Finding W and Theta in Simultaneous Equations

[camino]

Homework Statement

160 cos(theta) - W cos(69) = 0

160 sin(theta) - W cos(21) - W = 0

Can someone solve these equations for me to find W and theta?

 

[rock.freak667]

Homework Statement

160 cos(theta) - W cos(69) = 0

160cosθ=Wcos(69)

W=160cosθ/cos(69)


continue now

 

[camino]

W = W cos(69) / cos(69)?

 

[rock.freak667]

W = W cos(69) / cos(69)


?

no, put W=160cosθ/cos(69) into the second equation

 

[camino]

Sorry I am still not seeing it. Could you give me one more step?

 

[rock.freak667]

Sorry I am still not seeing it. Could you give me one more step?

In this equation

160 sinθ - W cos(21) - W = 0


everywhere you see 'W' put 160cosθ/cos(69) and try to simplify it.

 

[camino]

I do understand how to simplify one equation and substitute into the other, however I just can't seem to simplify these down. The theta with the sin and cos attached is what is really confusing me when trying to simplify. This is just a mess and I'm very confused.

 

[rock.freak667]

I do understand how to simplify one equation and substitute into the other, however I just can't seem to simplify these down. The theta with the sin and cos attached is what is really confusing me when trying to simplify. This is just a mess and I'm very confused.

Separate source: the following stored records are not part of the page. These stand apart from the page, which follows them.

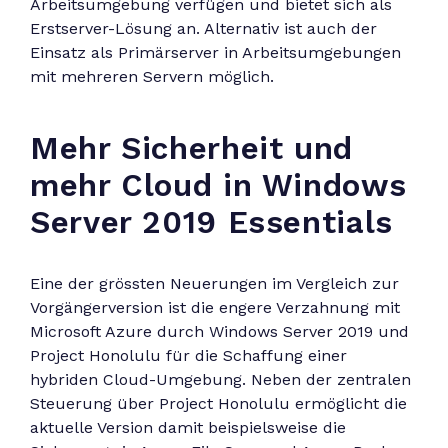
Arbeitsumgebung verfügen und bietet sich als
Erstserver-Lösung an. Alternativ ist auch der
Einsatz als Primärserver in Arbeitsumgebungen
mit mehreren Servern möglich.
Mehr Sicherheit und
mehr Cloud in Windows
Server 2019 Essentials
Eine der grössten Neuerungen im Vergleich zur
Vorgängerversion ist die engere Verzahnung mit
Microsoft Azure durch Windows Server 2019 und
Project Honolulu für die Schaffung einer
hybriden Cloud-Umgebung. Neben der zentralen
Steuerung über Project Honolulu ermöglicht die
aktuelle Version damit beispielsweise die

just show where you've reached and we'll see if we can simplify it further

 

[camino]

160 sinθ - (160cosθ/cos69) cos(21) - (160cosθ/cos69) = 0

 

[rock.freak667]

160 sinθ - (160cosθ/cos69) cos(21) - (160cosθ/cos69) = 0

so you get


160 sin \theta - (\frac{160cos21}{cos69} - \frac{160}{cos69})cos \theta = 0


this is like Asinθ-Bcosθ=0, how do you solve this equation?

 

[camino]

Is there a trig identity that replaces either sin or cos? I'm thinking we want to narrow this down to only having either sin or cos in the equation.

 

[rock.freak667]

Is there a trig identity that replaces either sin or cos? I'm thinking we want to narrow this down to only having either sin or cos in the equation.

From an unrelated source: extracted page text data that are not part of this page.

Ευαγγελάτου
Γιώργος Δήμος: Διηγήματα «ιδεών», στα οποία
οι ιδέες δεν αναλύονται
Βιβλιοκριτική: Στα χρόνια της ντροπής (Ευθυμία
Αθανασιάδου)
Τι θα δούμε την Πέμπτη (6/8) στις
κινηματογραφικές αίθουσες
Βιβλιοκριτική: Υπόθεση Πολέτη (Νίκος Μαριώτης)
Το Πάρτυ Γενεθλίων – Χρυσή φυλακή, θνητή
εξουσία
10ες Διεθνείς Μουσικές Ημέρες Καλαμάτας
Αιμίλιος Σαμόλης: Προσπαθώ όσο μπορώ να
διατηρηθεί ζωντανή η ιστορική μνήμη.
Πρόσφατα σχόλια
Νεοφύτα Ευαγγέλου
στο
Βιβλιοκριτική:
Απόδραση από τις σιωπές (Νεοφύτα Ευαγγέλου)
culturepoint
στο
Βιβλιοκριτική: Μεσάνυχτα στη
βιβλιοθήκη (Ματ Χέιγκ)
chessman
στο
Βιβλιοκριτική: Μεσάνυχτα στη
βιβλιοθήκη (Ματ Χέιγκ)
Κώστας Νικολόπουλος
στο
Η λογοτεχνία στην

well yes but we can put it like this


Asinθ=Bcosθ

or sinθ/cosθ=B/A

do we know another way to express sinθ/cosθ ?

 

[camino]

I am really not sure.

 

[rock.freak667]

I am really not sure.

do you not know that tanθ=sinθ/cosθ ?

 

[camino]

Oh my it has been a long day.. Yes i see that now. So simplifying I would then do:

160 sinθ - (-29.6542) cosθ = 0

160 sinθ = 29.6542 cosθ

θ = tan^-1(160/29.6542)

θ = 79.5° ?

 

[rock.freak667]

Oh my it has been a long day.. Yes i see that now. So simplifying I would then do:

160 sinθ - (-29.6542) cosθ = 0

160 sinθ = 29.6542 cosθ

θ = tan^-1(160/29.6542)

θ = 79.5° ?

yes that should be correct. You are able to find W knowing θ=79.5° right?

 

[camino]

Yes:

160cos(79.5) - W cos(69) = 0

29.1577 = W cos(69)

W = 81.36

 

[camino]

Thank you so much for all your help!